## STATED EXERCISE
Please copy out every line of the data below, word for word.

## DATA ENTRIES

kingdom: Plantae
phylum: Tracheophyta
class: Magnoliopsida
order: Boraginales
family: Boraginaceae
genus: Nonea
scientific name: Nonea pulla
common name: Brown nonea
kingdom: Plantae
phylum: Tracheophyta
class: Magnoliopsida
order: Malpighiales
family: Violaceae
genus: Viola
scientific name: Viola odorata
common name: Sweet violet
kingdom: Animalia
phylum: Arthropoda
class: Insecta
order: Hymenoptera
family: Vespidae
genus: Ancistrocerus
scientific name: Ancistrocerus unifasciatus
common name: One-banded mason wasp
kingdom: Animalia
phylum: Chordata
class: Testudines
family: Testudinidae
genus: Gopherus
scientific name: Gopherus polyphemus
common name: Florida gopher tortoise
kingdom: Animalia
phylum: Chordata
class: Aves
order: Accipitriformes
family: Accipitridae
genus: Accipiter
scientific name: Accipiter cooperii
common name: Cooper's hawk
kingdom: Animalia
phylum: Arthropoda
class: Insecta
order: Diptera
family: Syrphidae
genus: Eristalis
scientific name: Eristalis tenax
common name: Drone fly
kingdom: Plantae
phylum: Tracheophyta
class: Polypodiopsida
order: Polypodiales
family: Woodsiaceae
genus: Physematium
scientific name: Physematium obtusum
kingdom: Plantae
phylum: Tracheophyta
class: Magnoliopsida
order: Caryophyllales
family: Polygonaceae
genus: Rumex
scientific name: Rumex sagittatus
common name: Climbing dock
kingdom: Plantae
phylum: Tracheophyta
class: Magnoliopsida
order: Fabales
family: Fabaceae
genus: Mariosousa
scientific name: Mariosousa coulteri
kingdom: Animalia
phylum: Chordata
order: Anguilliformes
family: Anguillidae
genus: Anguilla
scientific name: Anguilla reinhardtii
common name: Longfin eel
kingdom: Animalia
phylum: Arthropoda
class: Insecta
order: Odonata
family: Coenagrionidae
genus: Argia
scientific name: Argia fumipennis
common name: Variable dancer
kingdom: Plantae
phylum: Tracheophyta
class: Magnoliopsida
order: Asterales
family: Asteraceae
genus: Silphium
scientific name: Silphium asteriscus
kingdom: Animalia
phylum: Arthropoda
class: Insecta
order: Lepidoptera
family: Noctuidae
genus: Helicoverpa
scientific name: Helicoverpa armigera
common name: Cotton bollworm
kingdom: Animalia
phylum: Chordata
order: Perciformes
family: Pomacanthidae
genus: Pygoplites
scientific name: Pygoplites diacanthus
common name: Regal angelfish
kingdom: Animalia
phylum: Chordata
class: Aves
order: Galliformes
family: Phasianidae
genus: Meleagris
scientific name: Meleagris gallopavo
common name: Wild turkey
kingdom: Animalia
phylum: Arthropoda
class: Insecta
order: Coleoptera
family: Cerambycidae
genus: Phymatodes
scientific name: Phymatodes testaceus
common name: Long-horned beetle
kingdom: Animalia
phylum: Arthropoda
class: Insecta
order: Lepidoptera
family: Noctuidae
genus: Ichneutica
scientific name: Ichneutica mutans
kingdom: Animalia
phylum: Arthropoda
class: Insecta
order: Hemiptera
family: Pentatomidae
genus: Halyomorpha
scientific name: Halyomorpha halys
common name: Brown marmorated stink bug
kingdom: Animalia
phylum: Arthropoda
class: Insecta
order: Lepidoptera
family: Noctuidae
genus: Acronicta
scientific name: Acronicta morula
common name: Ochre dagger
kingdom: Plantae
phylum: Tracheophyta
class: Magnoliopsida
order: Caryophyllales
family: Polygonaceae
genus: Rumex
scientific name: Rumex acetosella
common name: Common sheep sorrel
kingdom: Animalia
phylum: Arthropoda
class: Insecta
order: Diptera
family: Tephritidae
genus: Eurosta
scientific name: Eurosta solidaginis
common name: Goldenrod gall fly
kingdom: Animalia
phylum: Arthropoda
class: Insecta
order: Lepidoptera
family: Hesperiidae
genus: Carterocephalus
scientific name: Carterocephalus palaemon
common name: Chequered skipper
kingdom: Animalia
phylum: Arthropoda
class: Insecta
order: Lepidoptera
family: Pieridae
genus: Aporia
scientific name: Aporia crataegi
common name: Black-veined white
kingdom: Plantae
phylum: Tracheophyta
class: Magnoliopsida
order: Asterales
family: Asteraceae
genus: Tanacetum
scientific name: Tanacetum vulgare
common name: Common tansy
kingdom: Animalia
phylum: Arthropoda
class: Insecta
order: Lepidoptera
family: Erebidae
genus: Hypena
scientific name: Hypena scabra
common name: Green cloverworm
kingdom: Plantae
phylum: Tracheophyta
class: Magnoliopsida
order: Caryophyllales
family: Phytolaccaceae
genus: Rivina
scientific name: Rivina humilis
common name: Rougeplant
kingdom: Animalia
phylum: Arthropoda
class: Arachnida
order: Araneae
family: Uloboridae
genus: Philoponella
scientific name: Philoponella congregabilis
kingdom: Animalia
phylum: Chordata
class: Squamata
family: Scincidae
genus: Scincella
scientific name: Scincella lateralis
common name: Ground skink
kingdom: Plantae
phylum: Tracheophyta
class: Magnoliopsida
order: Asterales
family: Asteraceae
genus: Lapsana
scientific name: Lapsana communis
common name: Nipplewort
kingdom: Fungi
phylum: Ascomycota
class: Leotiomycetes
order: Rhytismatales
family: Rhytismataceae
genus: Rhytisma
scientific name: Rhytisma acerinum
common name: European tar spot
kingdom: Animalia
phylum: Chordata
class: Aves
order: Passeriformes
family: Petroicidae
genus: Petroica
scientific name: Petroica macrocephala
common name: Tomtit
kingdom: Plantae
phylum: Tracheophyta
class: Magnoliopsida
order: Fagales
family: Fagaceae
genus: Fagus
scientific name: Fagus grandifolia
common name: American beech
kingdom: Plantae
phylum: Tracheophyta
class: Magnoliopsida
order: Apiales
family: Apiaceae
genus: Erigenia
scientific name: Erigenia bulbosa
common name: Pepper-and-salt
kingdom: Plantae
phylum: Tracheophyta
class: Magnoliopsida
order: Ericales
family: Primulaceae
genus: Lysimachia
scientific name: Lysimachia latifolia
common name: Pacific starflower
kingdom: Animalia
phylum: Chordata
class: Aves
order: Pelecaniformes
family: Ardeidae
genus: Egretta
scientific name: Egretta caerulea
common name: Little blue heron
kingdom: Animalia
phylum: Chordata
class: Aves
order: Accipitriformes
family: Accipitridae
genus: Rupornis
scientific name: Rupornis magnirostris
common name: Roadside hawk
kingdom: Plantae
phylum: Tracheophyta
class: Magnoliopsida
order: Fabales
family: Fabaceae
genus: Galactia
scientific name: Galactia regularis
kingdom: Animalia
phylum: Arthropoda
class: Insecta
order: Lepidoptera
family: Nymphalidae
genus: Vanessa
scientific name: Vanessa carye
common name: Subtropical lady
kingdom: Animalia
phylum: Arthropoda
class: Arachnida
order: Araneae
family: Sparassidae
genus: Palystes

## CORRECT OUTPUT
kingdom: Plantae
phylum: Tracheophyta
class: Magnoliopsida
order: Boraginales
family: Boraginaceae
genus: Nonea
scientific name: Nonea pulla
common name: Brown nonea
kingdom: Plantae
phylum: Tracheophyta
class: Magnoliopsida
order: Malpighiales
family: Violaceae
genus: Viola
scientific name: Viola odorata
common name: Sweet violet
kingdom: Animalia
phylum: Arthropoda
class: Insecta
order: Hymenoptera
family: Vespidae
genus: Ancistrocerus
scientific name: Ancistrocerus unifasciatus
common name: One-banded mason wasp
kingdom: Animalia
phylum: Chordata
class: Testudines
family: Testudinidae
genus: Gopherus
scientific name: Gopherus polyphemus
common name: Florida gopher tortoise
kingdom: Animalia
phylum: Chordata
class: Aves
order: Accipitriformes
family: Accipitridae
genus: Accipiter
scientific name: Accipiter cooperii
common name: Cooper's hawk
kingdom: Animalia
phylum: Arthropoda
class: Insecta
order: Diptera
family: Syrphidae
genus: Eristalis
scientific name: Eristalis tenax
common name: Drone fly
kingdom: Plantae
phylum: Tracheophyta
class: Polypodiopsida
order: Polypodiales
family: Woodsiaceae
genus: Physematium
scientific name: Physematium obtusum
kingdom: Plantae
phylum: Tracheophyta
class: Magnoliopsida
order: Caryophyllales
family: Polygonaceae
genus: Rumex
scientific name: Rumex sagittatus
common name: Climbing dock
kingdom: Plantae
phylum: Tracheophyta
class: Magnoliopsida
order: Fabales
family: Fabaceae
genus: Mariosousa
scientific name: Mariosousa coulteri
kingdom: Animalia
phylum: Chordata
order: Anguilliformes
family: Anguillidae
genus: Anguilla
scientific name: Anguilla reinhardtii
common name: Longfin eel
kingdom: Animalia
phylum: Arthropoda
class: Insecta
order: Odonata
family: Coenagrionidae
genus: Argia
scientific name: Argia fumipennis
common name: Variable dancer
kingdom: Plantae
phylum: Tracheophyta
class: Magnoliopsida
order: Asterales
family: Asteraceae
genus: Silphium
scientific name: Silphium asteriscus
kingdom: Animalia
phylum: Arthropoda
class: Insecta
order: Lepidoptera
family: Noctuidae
genus: Helicoverpa
scientific name: Helicoverpa armigera
common name: Cotton bollworm
kingdom: Animalia
phylum: Chordata
order: Perciformes
family: Pomacanthidae
genus: Pygoplites
scientific name: Pygoplites diacanthus
common name: Regal angelfish
kingdom: Animalia
phylum: Chordata
class: Aves
order: Galliformes
family: Phasianidae
genus: Meleagris
scientific name: Meleagris gallopavo
common name: Wild turkey
kingdom: Animalia
phylum: Arthropoda
class: Insecta
order: Coleoptera
family: Cerambycidae
genus: Phymatodes
scientific name: Phymatodes testaceus
common name: Long-horned beetle
kingdom: Animalia
phylum: Arthropoda
class: Insecta
order: Lepidoptera
family: Noctuidae
genus: Ichneutica
scientific name: Ichneutica mutans
kingdom: Animalia
phylum: Arthropoda
class: Insecta
order: Hemiptera
family: Pentatomidae
genus: Halyomorpha
scientific name: Halyomorpha halys
common name: Brown marmorated stink bug
kingdom: Animalia
phylum: Arthropoda
class: Insecta
order: Lepidoptera
family: Noctuidae
genus: Acronicta
scientific name: Acronicta morula
common name: Ochre dagger
kingdom: Plantae
phylum: Tracheophyta
class: Magnoliopsida
order: Caryophyllales
family: Polygonaceae
genus: Rumex
scientific name: Rumex acetosella
common name: Common sheep sorrel
kingdom: Animalia
phylum: Arthropoda
class: Insecta
order: Diptera
family: Tephritidae
genus: Eurosta
scientific name: Eurosta solidaginis
common name: Goldenrod gall fly
kingdom: Animalia
phylum: Arthropoda
class: Insecta
order: Lepidoptera
family: Hesperiidae
genus: Carterocephalus
scientific name: Carterocephalus palaemon
common name: Chequered skipper
kingdom: Animalia
phylum: Arthropoda
class: Insecta
order: Lepidoptera
family: Pieridae
genus: Aporia
scientific name: Aporia crataegi
common name: Black-veined white
kingdom: Plantae
phylum: Tracheophyta
class: Magnoliopsida
order: Asterales
family: Asteraceae
genus: Tanacetum
scientific name: Tanacetum vulgare
common name: Common tansy
kingdom: Animalia
phylum: Arthropoda
class: Insecta
order: Lepidoptera
family: Erebidae
genus: Hypena
scientific name: Hypena scabra
common name: Green cloverworm
kingdom: Plantae
phylum: Tracheophyta
class: Magnoliopsida
order: Caryophyllales
family: Phytolaccaceae
genus: Rivina
scientific name: Rivina humilis
common name: Rougeplant
kingdom: Animalia
phylum: Arthropoda
class: Arachnida
order: Araneae
family: Uloboridae
genus: Philoponella
scientific name: Philoponella congregabilis
kingdom: Animalia
phylum: Chordata
class: Squamata
family: Scincidae
genus: Scincella
scientific name: Scincella lateralis
common name: Ground skink
kingdom: Plantae
phylum: Tracheophyta
class: Magnoliopsida
order: Asterales
family: Asteraceae
genus: Lapsana
scientific name: Lapsana communis
common name: Nipplewort
kingdom: Fungi
phylum: Ascomycota
class: Leotiomycetes
order: Rhytismatales
family: Rhytismataceae
genus: Rhytisma
scientific name: Rhytisma acerinum
common name: European tar spot
kingdom: Animalia
phylum: Chordata
class: Aves
order: Passeriformes
family: Petroicidae
genus: Petroica
scientific name: Petroica macrocephala
common name: Tomtit
kingdom: Plantae
phylum: Tracheophyta
class: Magnoliopsida
order: Fagales
family: Fagaceae
genus: Fagus
scientific name: Fagus grandifolia
common name: American beech
kingdom: Plantae
phylum: Tracheophyta
class: Magnoliopsida
order: Apiales
family: Apiaceae
genus: Erigenia
scientific name: Erigenia bulbosa
common name: Pepper-and-salt
kingdom: Plantae
phylum: Tracheophyta
class: Magnoliopsida
order: Ericales
family: Primulaceae
genus: Lysimachia
scientific name: Lysimachia latifolia
common name: Pacific starflower
kingdom: Animalia
phylum: Chordata
class: Aves
order: Pelecaniformes
family: Ardeidae
genus: Egretta
scientific name: Egretta caerulea
common name: Little blue heron
kingdom: Animalia
phylum: Chordata
class: Aves
order: Accipitriformes
family: Accipitridae
genus: Rupornis
scientific name: Rupornis magnirostris
common name: Roadside hawk
kingdom: Plantae
phylum: Tracheophyta
class: Magnoliopsida
order: Fabales
family: Fabaceae
genus: Galactia
scientific name: Galactia regularis
kingdom: Animalia
phylum: Arthropoda
class: Insecta
order: Lepidoptera
family: Nymphalidae
genus: Vanessa
scientific name: Vanessa carye
common name: Subtropical lady
kingdom: Animalia
phylum: Arthropoda
class: Arachnida
order: Araneae
family: Sparassidae
genus: Palystes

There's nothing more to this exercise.